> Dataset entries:

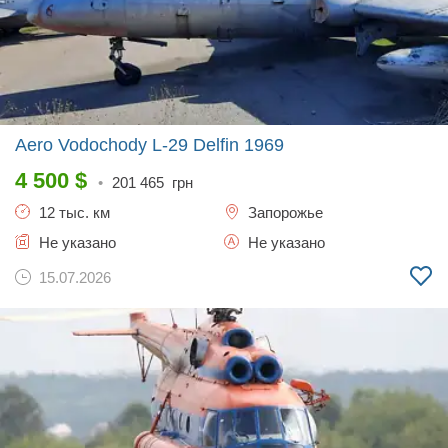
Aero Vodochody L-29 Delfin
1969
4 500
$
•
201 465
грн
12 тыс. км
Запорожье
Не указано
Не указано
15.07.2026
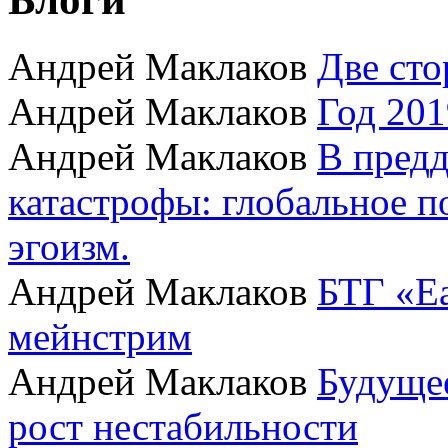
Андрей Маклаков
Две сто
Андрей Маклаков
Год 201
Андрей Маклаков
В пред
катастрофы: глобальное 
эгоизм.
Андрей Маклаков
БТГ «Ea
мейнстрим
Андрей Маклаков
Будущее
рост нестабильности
--
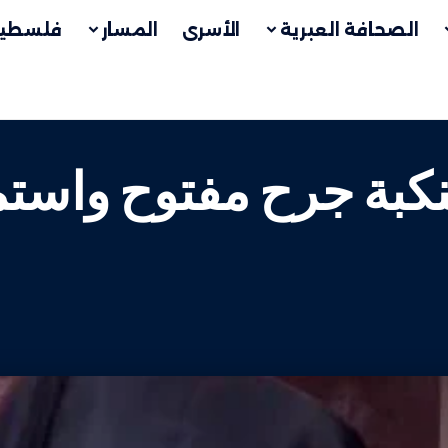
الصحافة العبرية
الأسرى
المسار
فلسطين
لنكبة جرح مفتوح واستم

> INSTRUCTIONS FOR THE TASK:
Output only the lines above from the one containing "Aero Vodochody L-29 Delfin" to the one containing "рост нестабильности", both included, exactly as written and with no pictures.

> OUTPUT OF THE EXERCISE:
Aero Vodochody L-29 Delfin
1969
4 500
$
•
201 465
грн
12 тыс. км
Запорожье
Не указано
Не указано
15.07.2026
Андрей Маклаков
Две сто
Андрей Маклаков
Год 201
Андрей Маклаков
В пред
катастрофы: глобальное 
эгоизм.
Андрей Маклаков
БТГ «Ea
мейнстрим
Андрей Маклаков
Будущее
рост нестабильности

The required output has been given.